I’ve lived in and around Cleveland for most of my life, so I’ve learned a lot about living in the cold. The secret to staying warm outside is layering your clothes. Concentrate on your torso. I wore a t-shirt, a sweatshirt, and jeans. I borrowed a pair of my son’s gym socks, which cover me up to the knee and used plastic shopping bags to give me an extra water-proof layer inside my shoes. If it were colder I would have put a second pair of socks over the bags and worn long john pants or over-sized sweats over my jeans. My coat is a big part of how I stay warm, too. It’s heavy denim with a quilted cotton liner. It covers me down to my knees, and the sleeves are folded back just far enough to cover the back of my hands. Yes, it’s a few sizes too big, but that’s just perfect for working outside. It doesn’t cut down my movement and the pocket of air inside the coat keeps me warmer than a tight coat would. Add my leather work gloves, a scarf and knit cap and I was toasty warm within the squalling snow. The temperature was only about 19° F outside while I was working, but my wind chill index tells me it was feeling closer to 1° F. Thirty minutes of exposure to that can equal frostbite, so you have to respect the conditions if you need to work or travel outside in the cold.

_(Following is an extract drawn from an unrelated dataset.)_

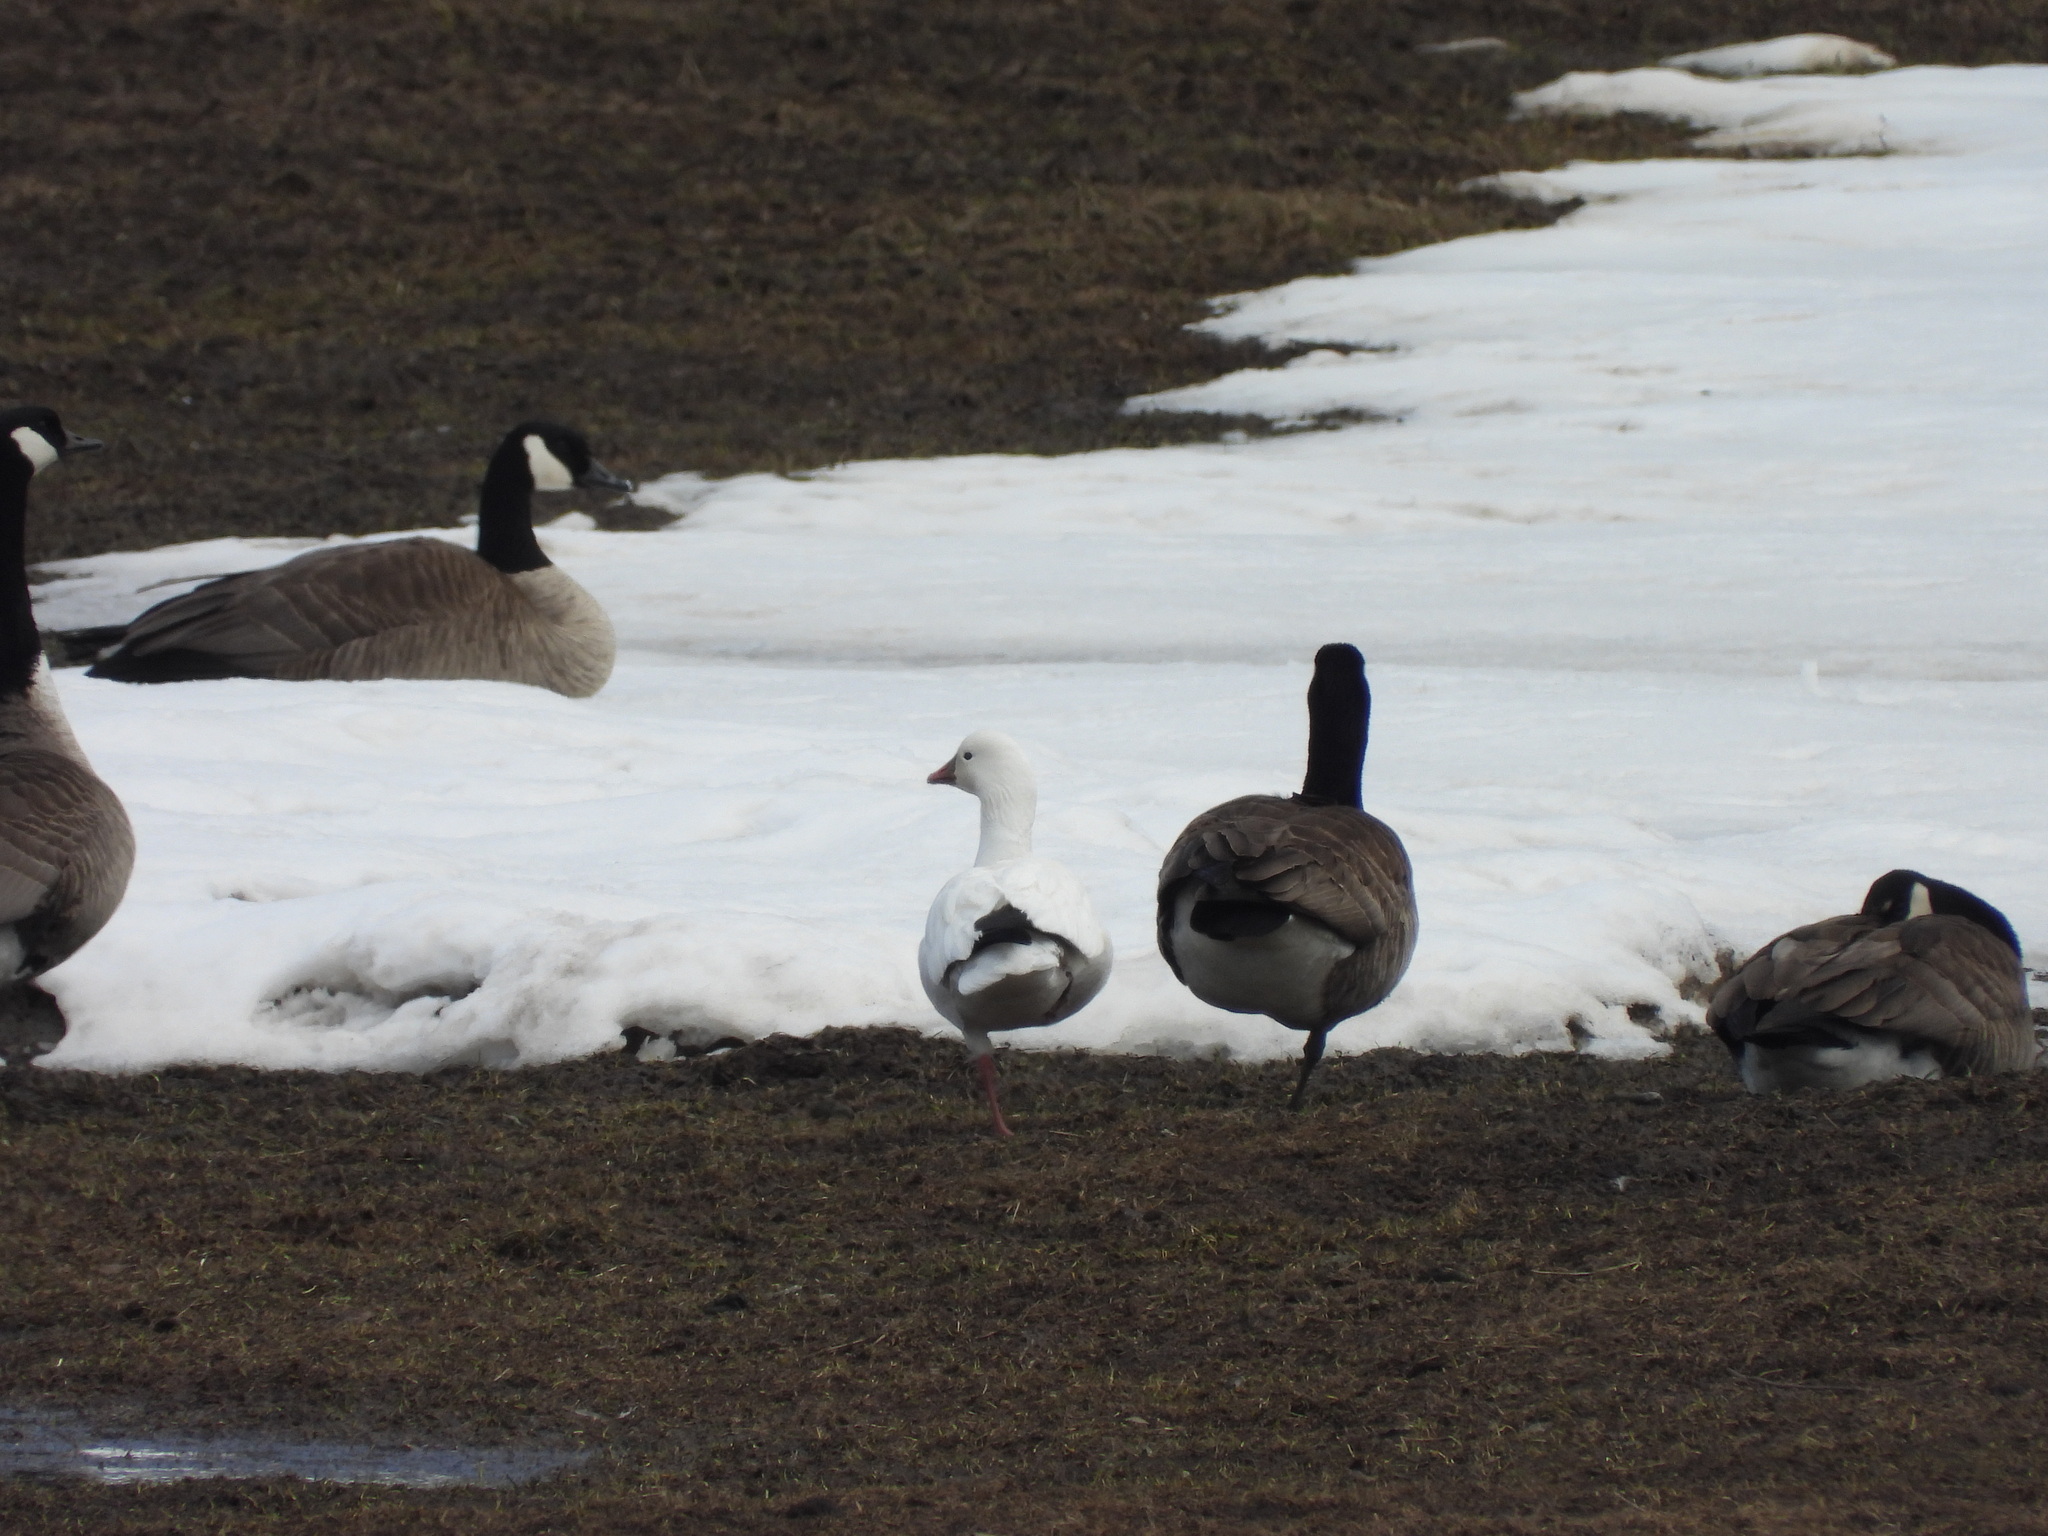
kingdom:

I’m just making pasta for dinner tonight, but I’m going to try making my own cinnamon rolls as a treat later. ( Cinnamon Rolls @ ) While I’ve enjoyed being a good cook for many years, I was always secretly intimidated by baking. So recently I’ve been challenging myself to do more of it. I’ve baked a few loaves of my very own bread from scratch ( Homemade Bread @ ), and even one of herb-cheese bread. Using one of my dough recipes I also made a pepperoni roll! That was pretty good, though I think next time it will be even better. That’s one of the things I love most about cooking, the experimentation. Every time I try something new I learn things and get new ideas on how to improve something. I love using lots of herbs and other flavors in the things I cook. I find most of my new recipes on the internet these days, and I really encourage everyone to try it. Even if you aren’t a confident cook yet, you can find videos to teach you techniques you might not be familiar with, and wonderful step-by-step guides for all kinds of things. Do you have any favorite foods you haven’t had in years? Do a quick Google search and find out how easy it can be to make it for yourself!